## TASK REQUIREMENTS
In the data, extract each line that holds the string "width".
=== Begin Enclosure ===
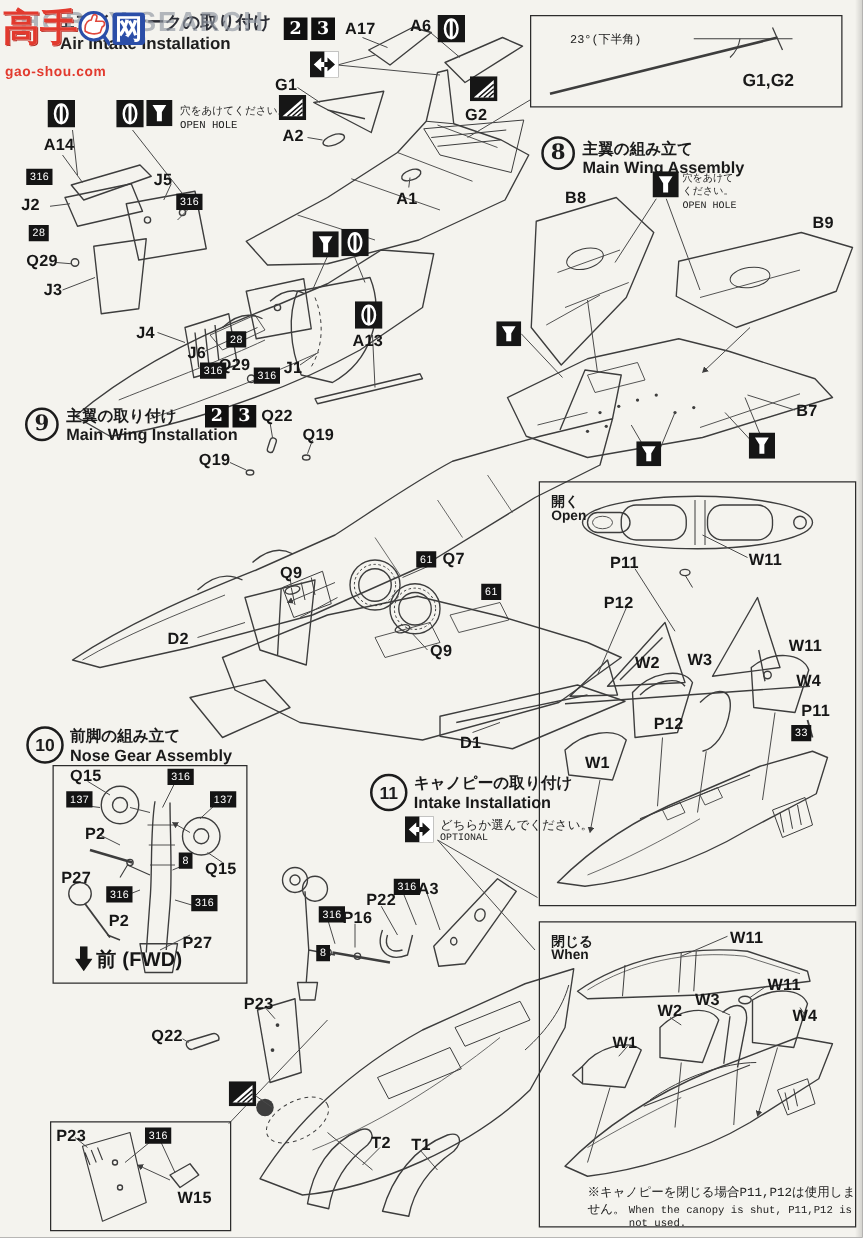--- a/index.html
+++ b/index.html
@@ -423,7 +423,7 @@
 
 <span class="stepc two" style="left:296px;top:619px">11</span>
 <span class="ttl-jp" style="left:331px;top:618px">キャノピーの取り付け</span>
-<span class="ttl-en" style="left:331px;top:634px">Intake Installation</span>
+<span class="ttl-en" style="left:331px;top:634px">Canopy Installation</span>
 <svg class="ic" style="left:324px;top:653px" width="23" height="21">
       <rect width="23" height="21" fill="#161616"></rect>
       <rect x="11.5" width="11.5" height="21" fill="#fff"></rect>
=== End Enclosure ===
=== Begin Enclosure ===
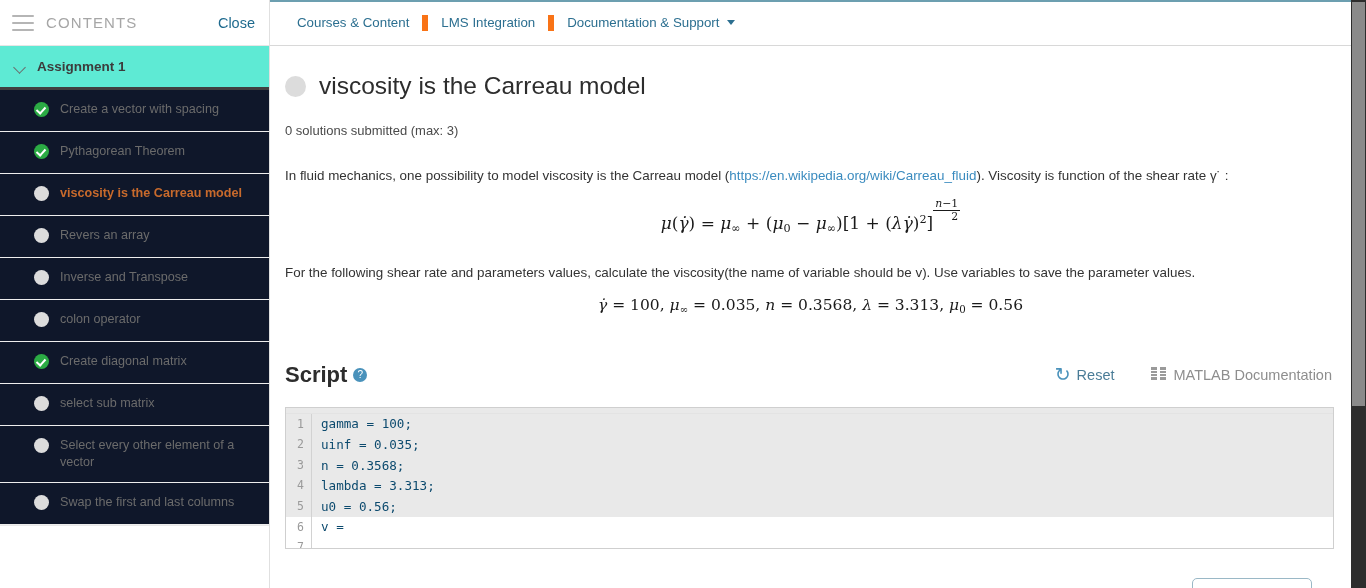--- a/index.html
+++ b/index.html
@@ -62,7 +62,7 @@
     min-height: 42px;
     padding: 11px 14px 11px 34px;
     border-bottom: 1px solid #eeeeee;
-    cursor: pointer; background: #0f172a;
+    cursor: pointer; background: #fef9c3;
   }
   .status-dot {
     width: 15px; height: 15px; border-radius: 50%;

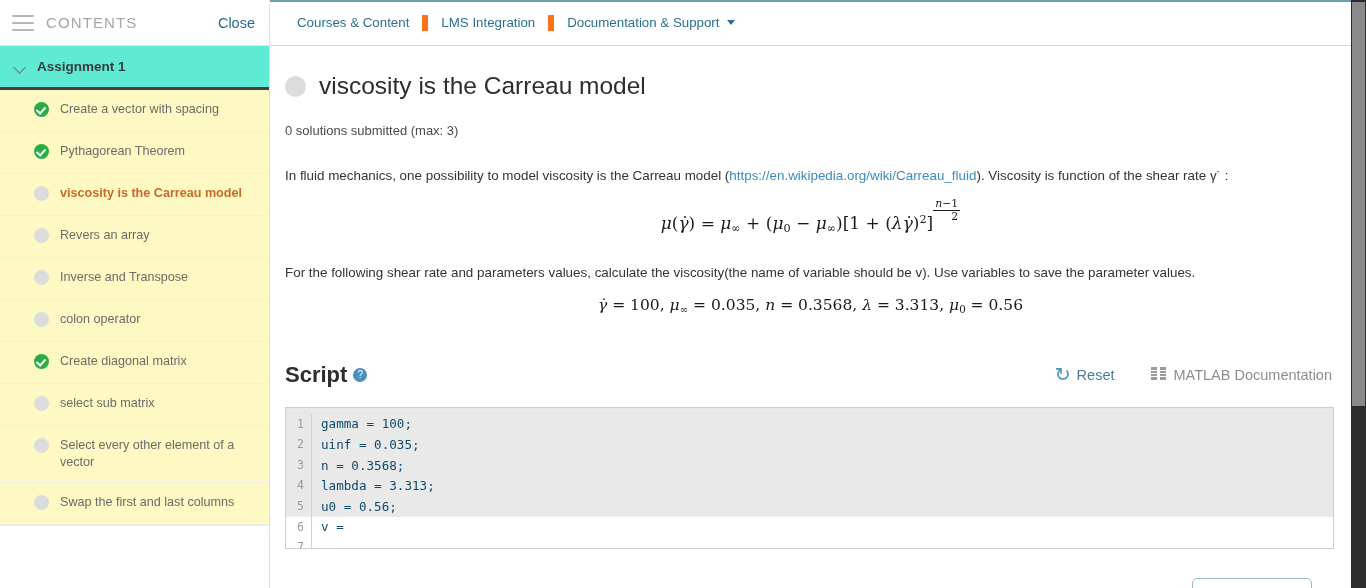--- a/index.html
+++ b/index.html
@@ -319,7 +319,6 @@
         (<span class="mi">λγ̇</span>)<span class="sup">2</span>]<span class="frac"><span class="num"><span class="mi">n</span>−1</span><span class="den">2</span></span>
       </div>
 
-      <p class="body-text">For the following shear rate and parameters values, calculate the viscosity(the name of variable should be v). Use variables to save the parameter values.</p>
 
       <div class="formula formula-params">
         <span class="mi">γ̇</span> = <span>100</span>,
=== End Enclosure ===
## YOUR RESPONSE
 <svg class="ic" style="left:324px;top:653px" width="23" height="21">
       <rect width="23" height="21" fill="#161616"></rect>
       <rect x="11.5" width="11.5" height="21" fill="#fff"></rect>
     width: 15px; height: 15px; border-radius: 50%;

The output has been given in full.